Short problem A:
Quote the stretch of the cricket blog post from "November is such" through "of Scotland then)." word for word.
Short problem B:
In the cricket blog post, on what date does the Lancashire game at Old Trafford start?
Short problem C:
Carry on writing the cricket blog post after its last sentence.

This is a big step for me. The first blog post for a very long time. Lots of decisions made, lots of thoughts but the main one is that from now on blog posts will be just posted, when I want, own what I want. And there will be no promotion of anything. This blog is reverting to what it was intended to be, something personal. If people want to engage I am more than happy with that, most are welcome, your views valued (you know who you are). If people don’t like what I write I respect that, but please don’t waste your time or energy hammering away on social media, I won’t be reading it, my mental health doesn’t need it so I will be giving it all a wide swerve.
November is such a depressing month. Two months now since the end of the season, and a lot of long dark, cold nights until the domestic cricket season starts.
But there are a couple of bright spots. The first was the return of the players for pre-season at the start of the week and the second is today, when the fixtures come out.
I’d love to know how different people use the information. I’m sure very few of us are the same. For my part, living in the north-west, it is a case of the Championship fixtures that are relatively close. Lancashire obviously is always a favourite (Old Trafford is the penultimate game of the season starting 17 September) but Durham in late May seems tempting as does Trent Bridge at the end of June (but I will hopefully be in the far north of Scotland then).

Given entries:

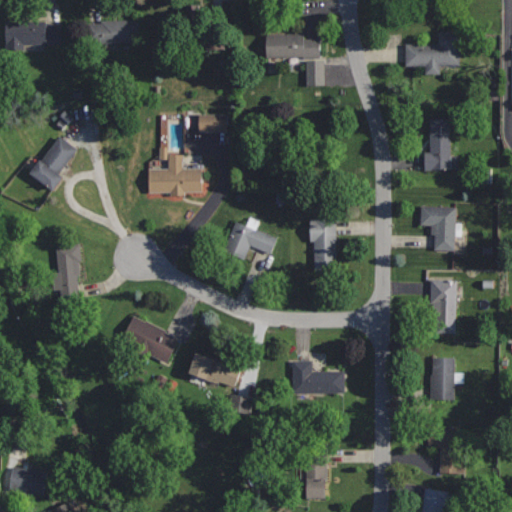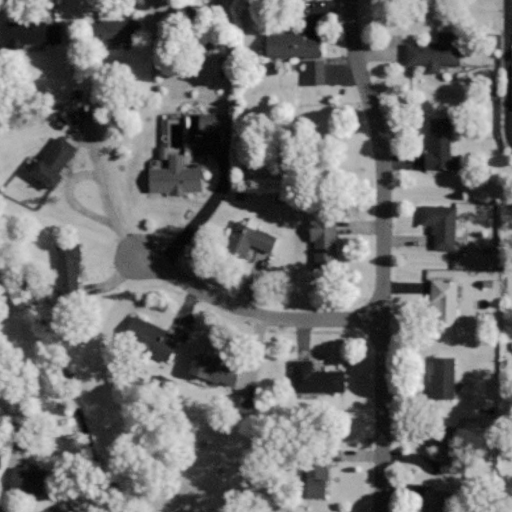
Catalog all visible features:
building: (199, 16)
building: (114, 31)
building: (122, 32)
building: (32, 33)
building: (39, 33)
building: (292, 45)
building: (300, 46)
building: (436, 51)
building: (442, 53)
building: (322, 73)
road: (505, 74)
building: (219, 123)
building: (440, 145)
building: (447, 147)
building: (53, 162)
building: (60, 163)
road: (93, 174)
building: (175, 176)
building: (182, 178)
road: (216, 203)
building: (441, 223)
building: (447, 226)
building: (248, 239)
building: (254, 239)
building: (324, 241)
building: (330, 244)
road: (383, 254)
building: (74, 270)
building: (69, 271)
building: (449, 296)
building: (445, 300)
road: (255, 313)
building: (151, 338)
building: (155, 339)
building: (215, 369)
building: (222, 371)
building: (316, 377)
building: (443, 377)
building: (321, 379)
building: (450, 379)
building: (449, 444)
building: (453, 456)
building: (315, 477)
building: (326, 480)
building: (27, 481)
building: (32, 481)
building: (1, 482)
building: (0, 485)
building: (438, 501)
building: (442, 501)
building: (64, 507)
building: (68, 508)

Output A:
November is such a depressing month. Two months now since the end of the season, and a lot of long dark, cold nights until the domestic cricket season starts.
But there are a couple of bright spots. The first was the return of the players for pre-season at the start of the week and the second is today, when the fixtures come out.
I’d love to know how different people use the information. I’m sure very few of us are the same. For my part, living in the north-west, it is a case of the Championship fixtures that are relatively close. Lancashire obviously is always a favourite (Old Trafford is the penultimate game of the season starting 17 September) but Durham in late May seems tempting as does Trent Bridge at the end of June (but I will hopefully be in the far north of Scotland then).

Output B:
17 September

Output C:
Other thoughts are, which 4 day game at Taunton (do’t leave it until the end of the season, AGAIN) and how can I do a floodlit T20 at Taunton? There seem to be plenty of opportunities with weekend cricket being much more prominent next year.
The first block of red ball cricket, 7 games, all start on a Friday, but then sanity, as is the way with the ECB is abandoned. The 2 games sandwiched in the middle of the Blast group stages (better than last year’s 1 I guess) both start on a Sunday and then we finish with a sequence of Thursday, Thursday, Monday, Tuesday, Thursday. The chances of any weekend cricket greatly reduced to a maximum of 6 days out of 20. Wonderful.
The start to the season is nowhere near as daunting as last season, Kent twice Including early April in Canterbury (UUUGH) and Worcestershire at New Road but Surrey at The Oval and Essex at home won’t be easy.
The balance of the games seems better than last year. Although the imbalance of playing some teams twice and others just once still devalues the competition Essex, Hampshire and Lancashire only once and no trips to either Southampton or Chelmsford sounds good.
And of course we have a T20 title to defend. The same format as last year, the same south group (isn’t it about time we tried Easy and West for a change?). But 6 weeks between the end of the groups and the quarter finals has no logic to it.
As for the 50 over comp, let’s see what happens. It would be nice if there were signs that the development is bearing fruit and we can be more competitive, but realistically, as long as we have so many players taken away in August that is asking a lot. A situation that is unlikely to change for the better if as seems likely the West Country gets a franchise in 2025.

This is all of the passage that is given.